= Selection =
╔══
But Rebekah, Isaac's wife, overhears everything. She remembers what God told her before her twin boys were even born — that the older son would serve the younger. God had chosen Jacob, not Esau, to carry the covenant forward. So Rebekah makes a plan.
She dresses Jacob in Esau's clothes so he smells like his brother. She puts goat skins on his smooth hands so he feels hairy like Esau. Then she sends Jacob in with a meal she has prepared.
Jacob walks in and tells his father he is Esau. Isaac is suspicious. "The voice is Jacob's," he says, "but the hands are Esau's." He touches Jacob's hands, smells his clothes, and then he gives the blessing. He asks God to give Jacob the dew of heaven, the richness of the earth, and lordship over nations — and even over his own brother.
When Esau comes back from hunting and discovers what has happened, he is furious. He weeps and begs for a blessing too, but the blessing has already been given. Esau hates Jacob for this and plans to harm him.
This is a hard story. Jacob lies. Rebekah deceives her own husband. Nobody here looks like a hero. And yet — and this is the most important thing — God's plan does not fall apart. The covenant promise God made to Abraham and Isaac moves forward, exactly as God said it would. Not because Jacob was good enough. Not because he earned it. But because of grace — God's free and undeserved kindness that keeps His promises no matter what.
╚══
= Given problem 1 =
Copy the Jacob and Esau passage word for word, from "She dresses Jacob" to "to harm him.".
The records have no connection to the Jacob and Esau passage.

= Exercise data =
╔══
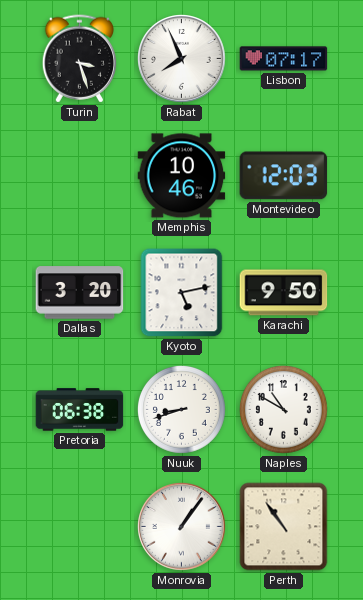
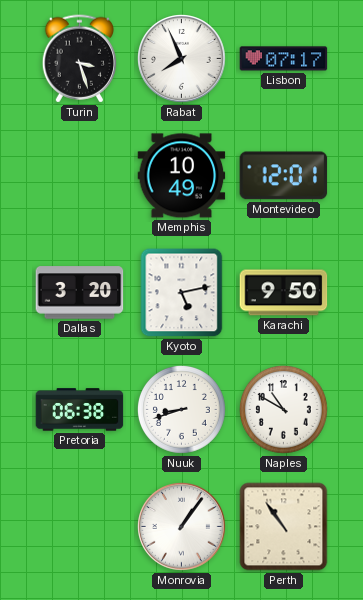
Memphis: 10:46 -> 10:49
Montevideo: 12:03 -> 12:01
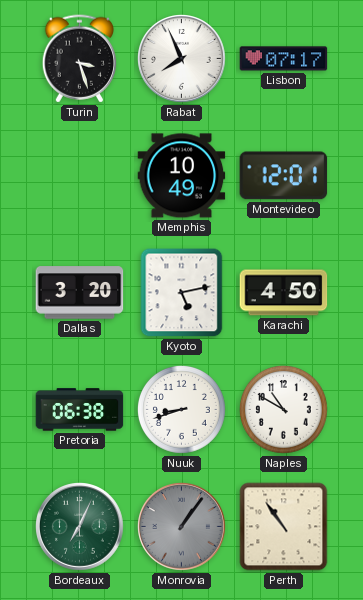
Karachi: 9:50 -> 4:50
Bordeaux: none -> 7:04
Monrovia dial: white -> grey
╚══
= Given problem 2 =
Write out the lines of the records verbatim, from the line with "Karachi: 9:50 -> 4:50" to the final line of the records.

= Task result 1 =
She dresses Jacob in Esau's clothes so he smells like his brother. She puts goat skins on his smooth hands so he feels hairy like Esau. Then she sends Jacob in with a meal she has prepared.
Jacob walks in and tells his father he is Esau. Isaac is suspicious. "The voice is Jacob's," he says, "but the hands are Esau's." He touches Jacob's hands, smells his clothes, and then he gives the blessing. He asks God to give Jacob the dew of heaven, the richness of the earth, and lordship over nations — and even over his own brother.
When Esau comes back from hunting and discovers what has happened, he is furious. He weeps and begs for a blessing too, but the blessing has already been given. Esau hates Jacob for this and plans to harm him.

= Task result 2 =
Karachi: 9:50 -> 4:50
Bordeaux: none -> 7:04
Monrovia dial: white -> grey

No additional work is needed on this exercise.